▸ **Task item**
Please repeat the line that contains "Використання будь-яких матеріалів, розміщених" and every line after it, exactly, through the end of the records.

▸ **Stored data**
=======

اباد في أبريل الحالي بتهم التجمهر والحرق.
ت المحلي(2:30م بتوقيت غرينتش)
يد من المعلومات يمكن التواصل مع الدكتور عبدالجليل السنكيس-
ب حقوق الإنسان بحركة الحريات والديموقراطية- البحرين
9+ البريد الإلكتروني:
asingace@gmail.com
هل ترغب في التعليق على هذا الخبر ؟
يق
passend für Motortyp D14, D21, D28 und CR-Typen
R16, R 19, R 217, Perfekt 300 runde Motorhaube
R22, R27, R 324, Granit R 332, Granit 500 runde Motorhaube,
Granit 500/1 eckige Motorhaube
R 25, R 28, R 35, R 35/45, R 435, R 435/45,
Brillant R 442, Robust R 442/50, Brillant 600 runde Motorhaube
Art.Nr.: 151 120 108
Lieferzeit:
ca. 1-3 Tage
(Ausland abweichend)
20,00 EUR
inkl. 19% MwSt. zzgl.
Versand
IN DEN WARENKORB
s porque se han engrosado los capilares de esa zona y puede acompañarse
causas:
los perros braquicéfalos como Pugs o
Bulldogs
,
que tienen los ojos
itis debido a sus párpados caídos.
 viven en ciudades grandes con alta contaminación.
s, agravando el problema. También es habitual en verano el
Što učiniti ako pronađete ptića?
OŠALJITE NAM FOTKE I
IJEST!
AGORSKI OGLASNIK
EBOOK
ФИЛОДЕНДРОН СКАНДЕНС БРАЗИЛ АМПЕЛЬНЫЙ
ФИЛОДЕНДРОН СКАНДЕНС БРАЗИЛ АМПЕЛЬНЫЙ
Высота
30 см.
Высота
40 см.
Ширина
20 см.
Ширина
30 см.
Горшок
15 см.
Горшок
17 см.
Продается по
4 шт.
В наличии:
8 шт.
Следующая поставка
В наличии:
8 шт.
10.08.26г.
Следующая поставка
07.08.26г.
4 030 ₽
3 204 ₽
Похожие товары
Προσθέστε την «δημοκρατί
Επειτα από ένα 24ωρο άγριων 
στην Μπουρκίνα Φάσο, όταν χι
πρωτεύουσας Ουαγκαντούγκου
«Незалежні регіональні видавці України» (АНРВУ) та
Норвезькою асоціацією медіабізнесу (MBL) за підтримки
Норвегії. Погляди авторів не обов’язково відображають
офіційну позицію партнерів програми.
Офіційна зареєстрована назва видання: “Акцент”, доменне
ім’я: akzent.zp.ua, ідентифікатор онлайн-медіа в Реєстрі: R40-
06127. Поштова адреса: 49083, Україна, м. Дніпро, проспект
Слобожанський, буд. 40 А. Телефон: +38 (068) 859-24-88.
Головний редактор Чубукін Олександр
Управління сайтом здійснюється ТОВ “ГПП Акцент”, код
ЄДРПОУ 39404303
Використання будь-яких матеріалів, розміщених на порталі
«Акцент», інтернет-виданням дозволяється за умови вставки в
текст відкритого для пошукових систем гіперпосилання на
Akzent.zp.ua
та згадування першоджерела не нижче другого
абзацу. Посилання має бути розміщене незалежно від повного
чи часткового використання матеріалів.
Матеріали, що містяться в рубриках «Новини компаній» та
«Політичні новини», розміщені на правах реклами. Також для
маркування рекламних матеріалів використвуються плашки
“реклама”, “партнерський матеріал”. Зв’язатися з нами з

=======

▸ **Output for this exercise**
Використання будь-яких матеріалів, розміщених на порталі
«Акцент», інтернет-виданням дозволяється за умови вставки в
текст відкритого для пошукових систем гіперпосилання на
Akzent.zp.ua
та згадування першоджерела не нижче другого
абзацу. Посилання має бути розміщене незалежно від повного
чи часткового використання матеріалів.
Матеріали, що містяться в рубриках «Новини компаній» та
«Політичні новини», розміщені на правах реклами. Також для
маркування рекламних матеріалів використвуються плашки
“реклама”, “партнерський матеріал”. Зв’язатися з нами з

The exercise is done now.